Our client is a leading company in the Polish debt management sector. To help our client reduce costs and increase operational efficiency, we created a solution that automated the processing and classification of incoming documents. Our tool can identify document type and indicate to which case it is relevant.
Classifying a massive set of documents
Since our client is a debt collection company, its employees deal with hundreds, if not thousands, of incoming documents every day. In particular, they are different types of court and bailiff documents.
Manual sorting and categorizing these materials took the company’s employees a lot of time and effort. That’s why our client wanted to automate the process and reduce the cost of this operation.
The idea was simple. The tool would automatically tag the incoming materials by type and assign them to different departments for further processing. By introducing our system, the company spent far less time on pre-processing correspondence, and employees could instead focus on the cases. Thanks to our implementation, the staff can easily find similar cases.

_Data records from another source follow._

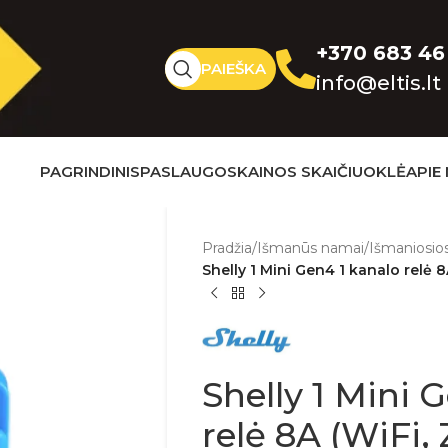
+370 683 46
PAIEŠKA
info@eltis.lt
PAGRINDINIS
PASLAUGOS
KAINOS SKAIČIUOKLĖ
APIE
Pradžia
/
Išmanūs namai
/
Išmaniosios
Shelly 1 Mini Gen4 1 kanalo relė 8
Shelly 1 Mini 
relė 8A (WiFi,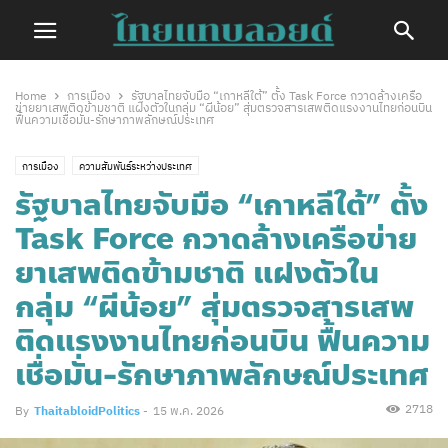
Home
การเมือง
รัฐบาลไทยจับมือ “เกาหลีใต้” ตั้ง Task Force กวาดล้างเครือ
ข่ายยาเสพติดข้ามชาติ แฝงตัวในกลุ่ม “ผีน้อย” สุ่มตรวจสารเสพติดแรงงานไทยก่อนบิน
ฟื้นความเชื่อมั่น-รักษาภาพลักษณ์ประเทศ
การเมือง
ความสัมพันธ์ระหว่างประเทศ
รัฐบาลไทยจับมือ “เกาหลีใต้” ตั้ง
Task Force กวาดล้างเครือข่าย
ยาเสพติดข้ามชาติ แฝงตัวใน
กลุ่ม “ผีน้อย” สุ่มตรวจสารเสพ
ติดแรงงานไทยก่อนบิน ฟื้นความ
เชื่อมั่น-รักษาภาพลักษณ์ประเทศ
2718
By
ThaitabloidPolitics
-
15 พ.ค. 2026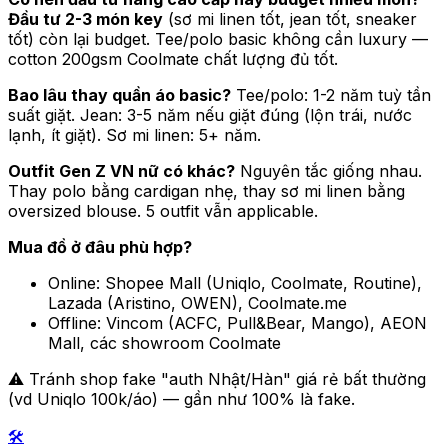
Đầu tư 2-3 món key
(sơ mi linen tốt, jean tốt, sneaker
tốt) còn lại budget. Tee/polo basic không cần luxury —
cotton 200gsm Coolmate chất lượng đủ tốt.
Bao lâu thay quần áo basic?
Tee/polo: 1-2 năm tuỳ tần
suất giặt. Jean: 3-5 năm nếu giặt đúng (lộn trái, nước
lạnh, ít giặt). Sơ mi linen: 5+ năm.
Outfit Gen Z VN nữ có khác?
Nguyên tắc giống nhau.
Thay polo bằng cardigan nhẹ, thay sơ mi linen bằng
oversized blouse. 5 outfit vẫn applicable.
Mua đồ ở đâu phù hợp?
Online: Shopee Mall (Uniqlo, Coolmate, Routine),
Lazada (Aristino, OWEN), Coolmate.me
Offline: Vincom (ACFC, Pull&Bear, Mango), AEON
Mall, các showroom Coolmate
⚠️ Tránh shop fake "auth Nhật/Hàn" giá rẻ bất thường
(vd Uniqlo 100k/áo) — gần như 100% là fake.
🛠️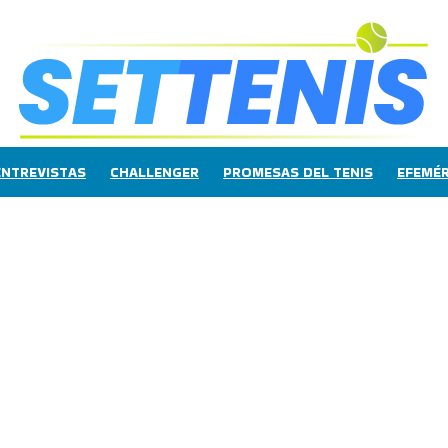
ENTREVISTAS
CHALLENGER
PROMESAS DEL TENIS
EFEMÉR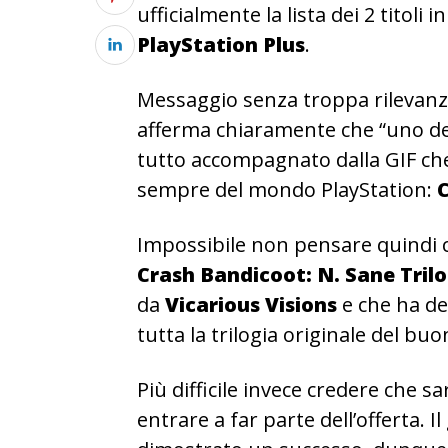
ufficialmente la lista dei 2 titoli 
PlayStation Plus
.
Messaggio senza troppa rilevanza,
afferma chiaramente che “uno dei
tutto accompagnato dalla GIF che 
sempre del mondo PlayStation:
Impossibile non pensare quindi ch
Crash Bandicoot: N. Sane Tril
da
Vicarious Visions
e che ha de
tutta la trilogia originale del b
Più difficile invece credere che sa
entrare a far parte dell’offerta. I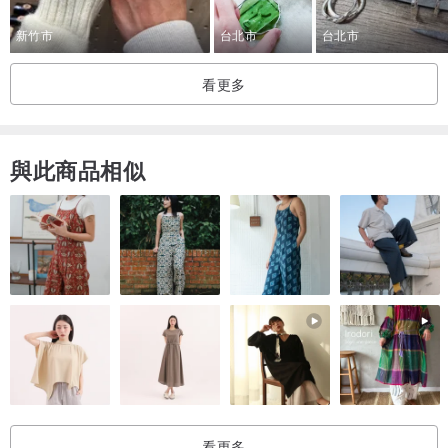
新竹市
台北市
台北市
看更多
與此商品相似
看更多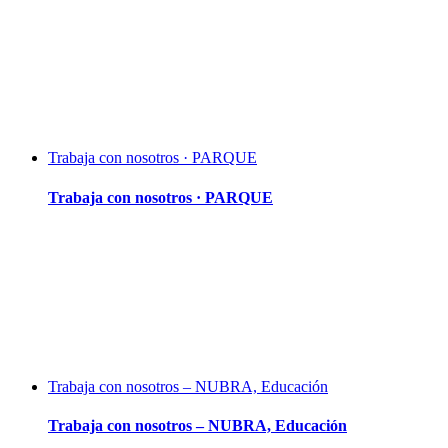
Trabaja con nosotros · PARQUE
Trabaja con nosotros · PARQUE
Trabaja con nosotros – NUBRA, Educación
Trabaja con nosotros – NUBRA, Educación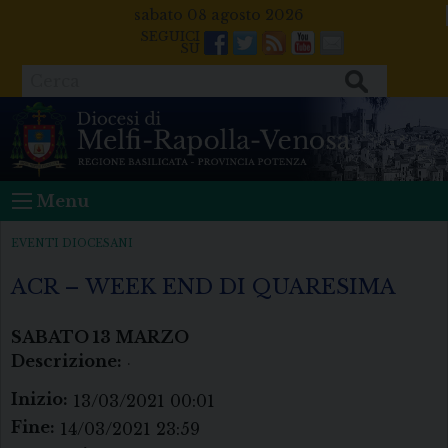
Skip
sabato 08 agosto 2026
to
Facebook
Twitter
Feeds
Youtube
Mail
content
Cerca
Menu
EVENTI DIOCESANI
ACR – WEEK END DI QUARESIMA
SABATO
13
MARZO
Descrizione:
.
Inizio:
13/03/2021 00:01
Fine:
14/03/2021 23:59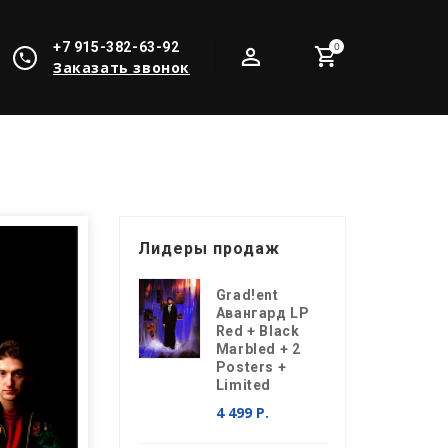
+7 915-382-63-92
0
Заказать звонок
Лидеры продаж
Grad!ent
Авангард LP
Red + Black
Marbled + 2
Posters +
Limited
4 499 Р.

Teaming up with AI experts
Our team composed of one backend developer started working on the project within a month after setting its requirements. Our technical expert was supervised by a skilled Project manager who ensured the successful delivery of the solution.

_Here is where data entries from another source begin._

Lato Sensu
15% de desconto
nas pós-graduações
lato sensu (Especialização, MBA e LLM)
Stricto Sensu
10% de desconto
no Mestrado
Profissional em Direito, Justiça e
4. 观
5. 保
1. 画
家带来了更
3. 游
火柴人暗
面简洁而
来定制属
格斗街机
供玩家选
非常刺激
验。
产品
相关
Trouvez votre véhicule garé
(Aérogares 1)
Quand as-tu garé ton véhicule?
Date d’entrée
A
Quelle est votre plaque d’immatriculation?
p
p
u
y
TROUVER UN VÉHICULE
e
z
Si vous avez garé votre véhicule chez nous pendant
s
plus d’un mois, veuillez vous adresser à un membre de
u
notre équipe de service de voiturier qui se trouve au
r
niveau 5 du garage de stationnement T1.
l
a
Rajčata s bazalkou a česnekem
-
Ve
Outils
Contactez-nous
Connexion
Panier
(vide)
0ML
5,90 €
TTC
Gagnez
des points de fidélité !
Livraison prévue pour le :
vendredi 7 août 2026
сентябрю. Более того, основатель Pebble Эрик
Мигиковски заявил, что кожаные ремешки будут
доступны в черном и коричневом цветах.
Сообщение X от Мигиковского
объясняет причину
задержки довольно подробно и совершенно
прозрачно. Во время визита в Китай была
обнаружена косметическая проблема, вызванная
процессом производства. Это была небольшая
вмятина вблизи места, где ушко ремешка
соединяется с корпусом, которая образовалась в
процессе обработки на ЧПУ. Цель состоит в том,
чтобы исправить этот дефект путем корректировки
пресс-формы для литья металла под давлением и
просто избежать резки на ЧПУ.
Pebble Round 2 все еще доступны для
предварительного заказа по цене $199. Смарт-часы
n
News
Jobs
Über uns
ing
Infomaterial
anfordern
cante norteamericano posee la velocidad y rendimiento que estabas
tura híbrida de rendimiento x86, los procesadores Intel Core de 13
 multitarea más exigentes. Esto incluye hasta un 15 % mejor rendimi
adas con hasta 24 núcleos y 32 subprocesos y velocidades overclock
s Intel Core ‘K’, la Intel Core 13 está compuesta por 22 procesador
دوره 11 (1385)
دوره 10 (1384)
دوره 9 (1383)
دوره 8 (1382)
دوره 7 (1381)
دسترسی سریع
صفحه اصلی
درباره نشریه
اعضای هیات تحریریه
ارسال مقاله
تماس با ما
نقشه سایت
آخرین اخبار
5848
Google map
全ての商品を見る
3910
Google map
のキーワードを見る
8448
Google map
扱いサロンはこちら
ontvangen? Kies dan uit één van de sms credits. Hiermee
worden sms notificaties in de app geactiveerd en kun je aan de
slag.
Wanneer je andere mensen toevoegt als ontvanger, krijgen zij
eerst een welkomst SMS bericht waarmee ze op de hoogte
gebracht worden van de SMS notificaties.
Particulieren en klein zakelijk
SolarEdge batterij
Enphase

The software engineer was able to develop a working tool within 8 weeks.
Here’s how our team built the solution
To build the solution our client needed, we used the Python programming language and PyTorch, an open-source machine learning library developed by Facebook’s AI unit and used for applications such as computer vision and natural language processing.
Our software engineer created a microservice based on the REST technology. The company was looking to integrate the tool with its system without causing too much interference. Our team used an entirely different programming language and the stateless method of document classification, which means that the tool didn’t have to access the database systems. Since the team wasn’t sure about the volume of documents to be processed by the tool, they proposed a solution that would be scalable and potentially ran on a cloud service.

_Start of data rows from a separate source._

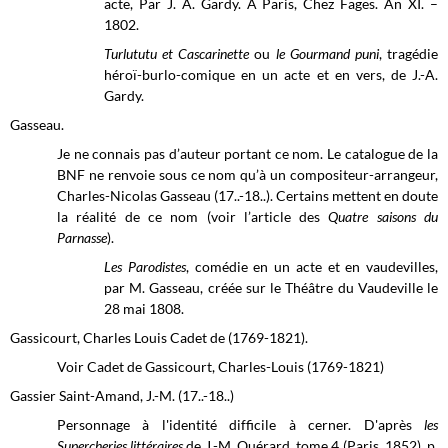
acte, Par J. A. Gardy. A Paris, Chez Fages. An XI. –
1802.
Turlututu et Cascarinette
ou
le Gourmand puni
, tragédie
héroï-burlo-comique en un acte et en vers, de J.-A.
Gardy.
Gasseau.
Je ne connais pas d’auteur portant ce nom. Le catalogue de la
BNF ne renvoie sous ce nom qu’à un compositeur-arrangeur,
Charles-Nicolas Gasseau (17..-18..). Certains mettent en doute
la réalité de ce nom (voir l’article des
Quatre saisons du
Parnasse
).
Les Parodistes
, comédie en un acte et en vaudevilles,
par M. Gasseau, créée sur le
Théâtre du Vaudeville
le
28 mai 1808.
Gassicourt, Charles Louis Cadet de (1769-1821).
Voir Cadet de Gassicourt, Charles-Louis (1769-1821)
Gassier Saint-Amand, J.-M. (17..-18..)
Personnage à l'identité difficile à cerner. D'après
les
Supercheries littéraires
de J.-M. Quérard, tome 4 (Paris, 1852), p.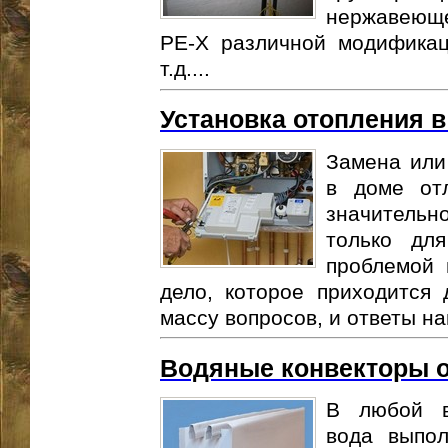
нержавеюще
РЕ-Х различной модификац
т.д....
Установка отопления 
Замена или
в доме от
значитель
только дл
проблемой 
дело, которое приходится 
массу вопросов, и ответы най
Водяные конвекторы 
В любой в
вода выпол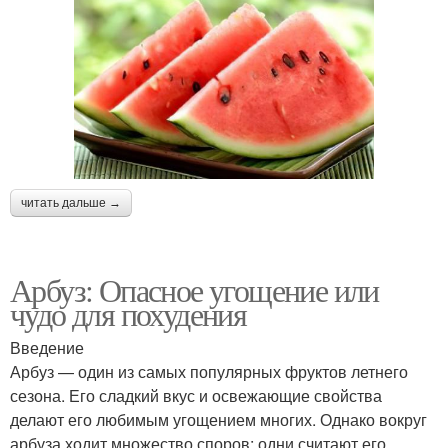
читать дальше →
Арбуз: Опасное угощение или
чудо для похудения
Введение
Арбуз — один из самых популярных фруктов летнего
сезона. Его сладкий вкус и освежающие свойства
делают его любимым угощением многих. Однако вокруг
арбуза ходит множество споров: одни считают его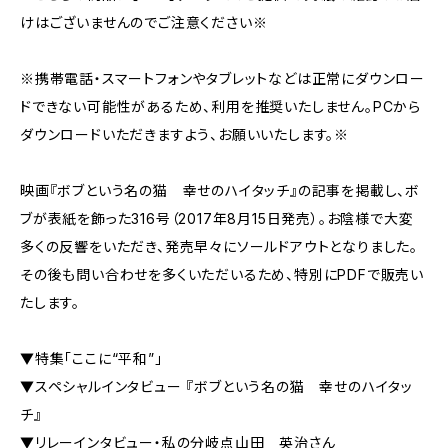
けはございませんのでご注意ください※
※携帯電話・スマートフォンやタブレットなどは正常にダウンロー
ドできない可能性があるため、利用を推奨いたしません。PCから
ダウンロードいただきますよう、お願いいたします。※
映画『ボブという名の猫 幸せのハイタッチ』の記事を掲載し、ボ
ブが表紙を飾った316号（2017年8月15日発売）。お陰様で大変
多くの反響をいただき、発売早々にソールドアウトとなりました。
その後も問い合わせを多くいただいるため、特別にPDFで販売い
たします。
▼特集「ここに“平和”」
▼スペシャルインタビュー 『ボブという名の猫 幸せのハイタッ
チ』
▼リレーインタビュー・私の分岐点山田 英治さん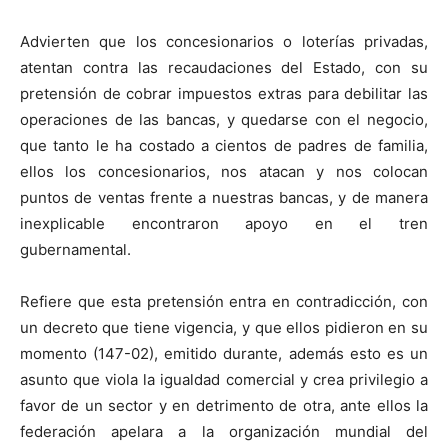
Advierten que los concesionarios o loterías privadas,
atentan contra las recaudaciones del Estado, con su
pretensión de cobrar impuestos extras para debilitar las
operaciones de las bancas, y quedarse con el negocio,
que tanto le ha costado a cientos de padres de familia,
ellos los concesionarios, nos atacan y nos colocan
puntos de ventas frente a nuestras bancas, y de manera
inexplicable encontraron apoyo en el tren
gubernamental.
Refiere que esta pretensión entra en contradicción, con
un decreto que tiene vigencia, y que ellos pidieron en su
momento (147-02), emitido durante, además esto es un
asunto que viola la igualdad comercial y crea privilegio a
favor de un sector y en detrimento de otra, ante ellos la
federación apelara a la organización mundial del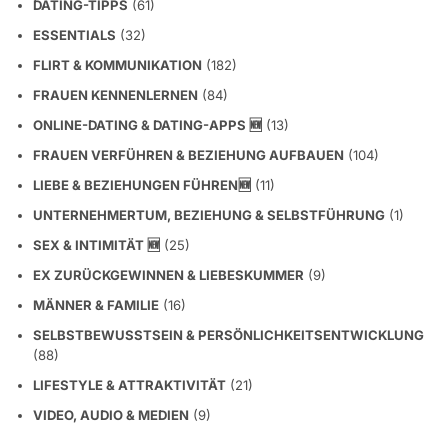
DATING-TIPPS
(61)
ESSENTIALS
(32)
FLIRT & KOMMUNIKATION
(182)
FRAUEN KENNENLERNEN
(84)
ONLINE-DATING & DATING-APPS 🆕
(13)
FRAUEN VERFÜHREN & BEZIEHUNG AUFBAUEN
(104)
LIEBE & BEZIEHUNGEN FÜHREN🆕
(11)
UNTERNEHMERTUM, BEZIEHUNG & SELBSTFÜHRUNG
(1)
SEX & INTIMITÄT 🆕
(25)
EX ZURÜCKGEWINNEN & LIEBESKUMMER
(9)
MÄNNER & FAMILIE
(16)
SELBSTBEWUSSTSEIN & PERSÖNLICHKEITSENTWICKLUNG
(88)
LIFESTYLE & ATTRAKTIVITÄT
(21)
VIDEO, AUDIO & MEDIEN
(9)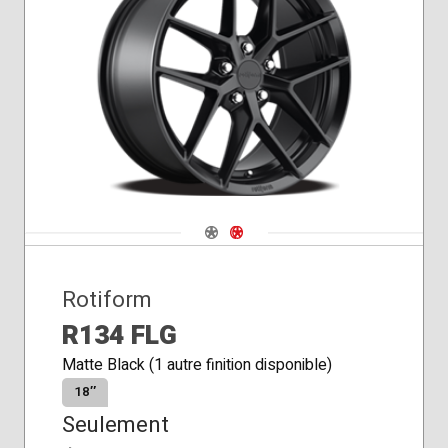
Navigate 1
Navigate 2
Rotiform
R134 FLG
Matte Black (1 autre finition disponible)
18″
Seulement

The company received the documents in the form of scans (PDF and TXT formats). The first step to building the tool was converting these images into text our solution could use to add tags to documents. We used Tesseract OCR to convert scans into text.
Next, the documents were tokenized. Our tool then calculated the embedding using the FastText technique. As the documents were written using natural language, the text included errors and OCR inaccuracies. FastText deals well with both of these problems.
We also calculated the latent representation for the entire document using a hierarchical model of the Transformer type. To understand the sense and context of these documents, our team needed to use a model capable of learning not only the meaning of words but their meaning in a broader context. We proposed an architecture able to understand words in the context of the sentence structure and the meaning of sentences in the context of the document structure. Finally, we used a Softmax unit to classify documents into one of the fourteen document types defined by our client.
The model we delivered is able to process long, multi-page documents in a single session. To deliver such a solution, our team had to face a significant challenge: loading into memory and storing gradients, all the while training the model.
Results of our cooperation
We developed a tool that successfully automated a process with over 90% classification efficiency (f-score). As a result, our client no longer has to allocate substantial resources to tag and distribute documents.
The company was able to significantly reduce the costs involved in handling incoming documents. In 93% of cases, the time of processing was reduced from 3-5 min to 10 seconds. In the remaining 7% of cases, the documents were returned for manual analysis.